A report from School of the Americas protest vigil

By Phyllis Zimmer

If it weren’t for the tremendously grave reason for the gathering at the gates of Ft. Benning, one would almost get the feeling that it was a festival.  Participants of the School of the Americas protest vigil, held Nov. 18 and 19 in Columbus, Ga., were encountering friends from across the states giving greetings and hugs.  There was laughter, cheering, singing, applauding the puppetistas, and dancing to the incredibly beautiful music of the Andes.

The spirit and energy of the thousands of college students was tremendous.  They piled out of buses, school vans and rental vans.  It seemed to be roll call at the Jesuit Mass on Saturday night when the college and university names were read and the students cheered as their school was called.

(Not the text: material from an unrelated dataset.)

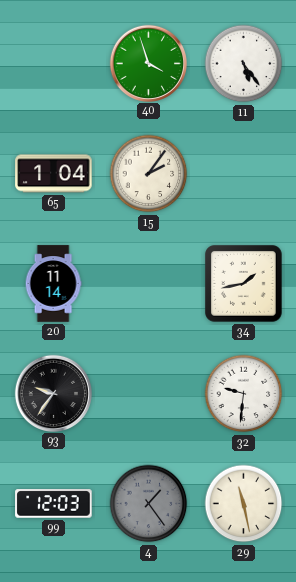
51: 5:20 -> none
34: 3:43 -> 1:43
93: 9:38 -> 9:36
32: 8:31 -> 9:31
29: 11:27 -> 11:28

There were also the older people, some in wheel chairs, who have no doubt been working against injustices for years.  There were groups of religious sisters, wearing identical t-shirts. There was a sense of unity and hopefulness, an understanding between the young and the old, and everyone else.

The underlying reason for our presence, the reason each of us made the journey to Ft. Benning came through with each witness we heard, panel discussion we attended or film we watched.  The bloodshed, the torture, the killing that has occurred in countries that send their military leaders to the SOA is ugly and despicable. We came to say, “ No mas! No more!”

The most dramatic reminder of the reason we were all there was the funeral procession on Sunday morning.  Leaders of the procession, with faces painted white and wearing black shrouds, carried black coffins.  As we processed slowly towards the gates, carrying our white wooden crosses on which we had written the names of victims who have died at the hands of SOA graduates, we responded, “presente,” to the litany of victims sung from the stage.  One couldn’t help but feel a lump in the throat as the name and age of a two year old or an eight month old or name “unknown” was sung.

Although not all 22,000 of us were called to cross the line, we came away with a new energy, a calling in our hearts, as individuals and as groups, to bring about change, to stop the killing and to close the source of the atrocities, the SOA.